Here is what they looked like:
So how to test them?
Well I made up three little bases to scenic up. They are not identical but good enough to show the steps used. The round bases are 80mm diameter to give a sense of scale, yes I should have included a coin or something
Anyway, here is the first one:
The ground surface was first painted a dark brown, then dried tea applied to a coating of dilute white glue. Once all the glue had been soaked up by the tea, more dilute glue was applied, then the first light covering of static grass applied. This is the autumn colouring shown earlier.

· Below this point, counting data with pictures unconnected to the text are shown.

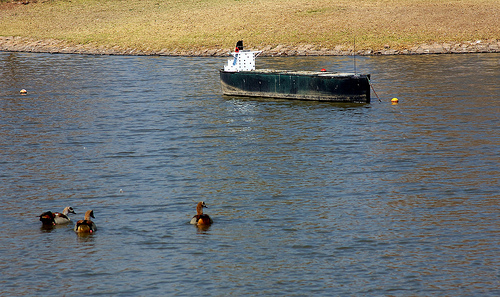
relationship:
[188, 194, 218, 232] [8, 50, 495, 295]
duck in lake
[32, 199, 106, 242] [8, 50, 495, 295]
ducks in lake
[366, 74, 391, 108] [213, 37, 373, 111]
string on boat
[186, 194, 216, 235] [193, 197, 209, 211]
duck has head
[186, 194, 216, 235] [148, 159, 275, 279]
duck in water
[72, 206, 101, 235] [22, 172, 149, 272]
mallar in water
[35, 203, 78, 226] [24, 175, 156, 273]
duck in water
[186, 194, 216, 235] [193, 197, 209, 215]
duck has head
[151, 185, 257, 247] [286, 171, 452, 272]
duck in water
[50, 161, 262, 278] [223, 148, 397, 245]
ducks in water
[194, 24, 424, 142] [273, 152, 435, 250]
boat in water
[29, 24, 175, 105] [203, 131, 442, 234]
shore of water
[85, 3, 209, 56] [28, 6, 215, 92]
grass on beach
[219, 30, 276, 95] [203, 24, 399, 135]
cover on boat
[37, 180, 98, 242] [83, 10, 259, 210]
duck for food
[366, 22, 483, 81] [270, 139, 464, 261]
rocks by water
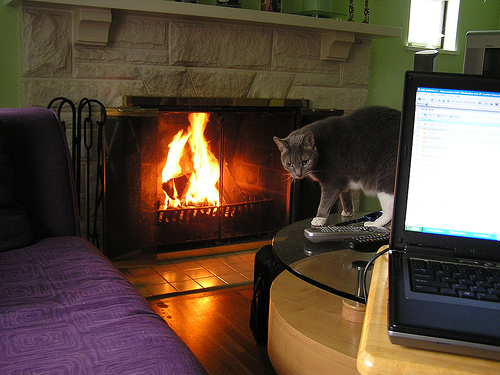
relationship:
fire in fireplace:
[163, 127, 228, 196] [94, 64, 284, 275]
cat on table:
[273, 104, 399, 226] [269, 210, 389, 302]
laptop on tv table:
[387, 68, 498, 361] [356, 240, 498, 373]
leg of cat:
[357, 190, 396, 229] [273, 104, 399, 226]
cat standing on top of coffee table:
[273, 104, 399, 226] [272, 208, 390, 295]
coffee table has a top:
[255, 203, 376, 373] [265, 203, 387, 293]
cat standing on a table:
[267, 101, 389, 227] [257, 208, 378, 372]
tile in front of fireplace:
[120, 260, 246, 286] [118, 91, 307, 231]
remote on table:
[352, 236, 400, 246] [273, 203, 362, 367]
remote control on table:
[303, 224, 382, 238] [273, 203, 362, 367]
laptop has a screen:
[387, 68, 498, 361] [414, 88, 498, 244]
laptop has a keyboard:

Once dry, time to move onto the next step, adding the grass clumps. To give the colour variation, i used the winter colour for this to give a bit of a burnt look to them. A bit more about sticking them on after the pic:
As I hope the pic shows, smaller clumps were used to blend in with the previously applied layer, and larger ones to rise above and create mounds to give an uneven surface.
Sticking them on couldnt be easier. A small pool of PVA/white glue on a piece of scrap plastic or similar. Pick up the clumps with some fine tipped tweezers, dip in the glue, then place in position. Might sound tedious, but to do this piece, probably too less than 10 minutes.
Now I could have left it there, but these bases will probably be used in scenic modelling demonstrations at shows, which I do occassionally. Part of these is on making plants from paper, so I had to include a few of them too
The paper plants are not fixed in place, most are on short wires just pushed into the base, while others are just placed on there. The positioning may well be changed about a bit, but I thought it worth showing how the different textures can be built up.
Well I guess I have gone on far too long, but hope there might be something useful in all the above.